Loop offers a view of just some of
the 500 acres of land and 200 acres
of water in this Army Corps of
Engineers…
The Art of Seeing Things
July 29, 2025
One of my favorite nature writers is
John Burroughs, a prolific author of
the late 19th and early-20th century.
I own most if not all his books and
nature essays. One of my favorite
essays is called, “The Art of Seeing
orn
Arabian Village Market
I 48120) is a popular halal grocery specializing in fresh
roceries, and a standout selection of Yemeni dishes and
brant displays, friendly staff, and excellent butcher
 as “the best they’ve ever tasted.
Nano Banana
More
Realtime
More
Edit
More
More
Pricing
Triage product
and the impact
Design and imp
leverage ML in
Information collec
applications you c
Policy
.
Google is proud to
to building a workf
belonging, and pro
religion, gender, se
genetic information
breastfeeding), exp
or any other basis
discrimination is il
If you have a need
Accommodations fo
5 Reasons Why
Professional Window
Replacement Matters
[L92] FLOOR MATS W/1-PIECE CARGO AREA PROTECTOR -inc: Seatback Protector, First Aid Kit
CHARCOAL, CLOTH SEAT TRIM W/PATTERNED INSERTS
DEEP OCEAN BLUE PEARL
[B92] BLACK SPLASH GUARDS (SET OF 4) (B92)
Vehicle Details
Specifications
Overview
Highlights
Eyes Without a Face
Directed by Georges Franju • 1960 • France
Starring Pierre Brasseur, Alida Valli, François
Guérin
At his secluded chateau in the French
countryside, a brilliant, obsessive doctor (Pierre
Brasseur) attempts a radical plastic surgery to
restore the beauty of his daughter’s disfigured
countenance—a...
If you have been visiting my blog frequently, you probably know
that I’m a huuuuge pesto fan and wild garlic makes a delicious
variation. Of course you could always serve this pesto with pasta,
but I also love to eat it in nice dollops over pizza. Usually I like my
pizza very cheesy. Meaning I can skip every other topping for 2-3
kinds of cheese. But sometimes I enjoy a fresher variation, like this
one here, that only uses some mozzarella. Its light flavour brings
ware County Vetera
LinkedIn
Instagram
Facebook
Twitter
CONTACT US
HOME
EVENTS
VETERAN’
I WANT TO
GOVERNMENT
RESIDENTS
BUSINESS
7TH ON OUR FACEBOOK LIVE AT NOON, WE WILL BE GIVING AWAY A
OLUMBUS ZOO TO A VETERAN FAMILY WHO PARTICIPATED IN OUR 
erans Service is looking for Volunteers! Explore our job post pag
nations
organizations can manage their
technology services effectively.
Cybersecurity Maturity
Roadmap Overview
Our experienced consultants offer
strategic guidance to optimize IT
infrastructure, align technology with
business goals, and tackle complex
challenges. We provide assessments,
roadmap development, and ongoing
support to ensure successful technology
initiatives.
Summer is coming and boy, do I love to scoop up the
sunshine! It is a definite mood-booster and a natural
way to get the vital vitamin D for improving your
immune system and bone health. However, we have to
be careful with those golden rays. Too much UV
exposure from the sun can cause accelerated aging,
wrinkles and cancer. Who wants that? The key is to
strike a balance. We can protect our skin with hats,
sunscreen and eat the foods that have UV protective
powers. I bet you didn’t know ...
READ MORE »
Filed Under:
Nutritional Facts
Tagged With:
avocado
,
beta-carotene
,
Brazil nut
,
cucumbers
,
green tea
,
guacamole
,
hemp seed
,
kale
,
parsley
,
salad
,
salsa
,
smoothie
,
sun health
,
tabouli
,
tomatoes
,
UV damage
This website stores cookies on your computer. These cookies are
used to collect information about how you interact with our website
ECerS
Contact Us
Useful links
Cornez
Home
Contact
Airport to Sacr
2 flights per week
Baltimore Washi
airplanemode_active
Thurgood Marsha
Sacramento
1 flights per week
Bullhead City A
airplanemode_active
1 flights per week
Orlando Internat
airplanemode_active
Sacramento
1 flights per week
· · ·
> Exercise description: Beginning at the line above with "DEEP OCEAN BLUE PEARL" and finishing at the line with "OLUMBUS ZOO TO", return each line exactly and return nothing else.

> Final answer:
DEEP OCEAN BLUE PEARL
[B92] BLACK SPLASH GUARDS (SET OF 4) (B92)
Vehicle Details
Specifications
Overview
Highlights
Eyes Without a Face
Directed by Georges Franju • 1960 • France
Starring Pierre Brasseur, Alida Valli, François
Guérin
At his secluded chateau in the French
countryside, a brilliant, obsessive doctor (Pierre
Brasseur) attempts a radical plastic surgery to
restore the beauty of his daughter’s disfigured
countenance—a...
If you have been visiting my blog frequently, you probably know
that I’m a huuuuge pesto fan and wild garlic makes a delicious
variation. Of course you could always serve this pesto with pasta,
but I also love to eat it in nice dollops over pizza. Usually I like my
pizza very cheesy. Meaning I can skip every other topping for 2-3
kinds of cheese. But sometimes I enjoy a fresher variation, like this
one here, that only uses some mozzarella. Its light flavour brings
ware County Vetera
LinkedIn
Instagram
Facebook
Twitter
CONTACT US
HOME
EVENTS
VETERAN’
I WANT TO
GOVERNMENT
RESIDENTS
BUSINESS
7TH ON OUR FACEBOOK LIVE AT NOON, WE WILL BE GIVING AWAY A
OLUMBUS ZOO TO A VETERAN FAMILY WHO PARTICIPATED IN OUR 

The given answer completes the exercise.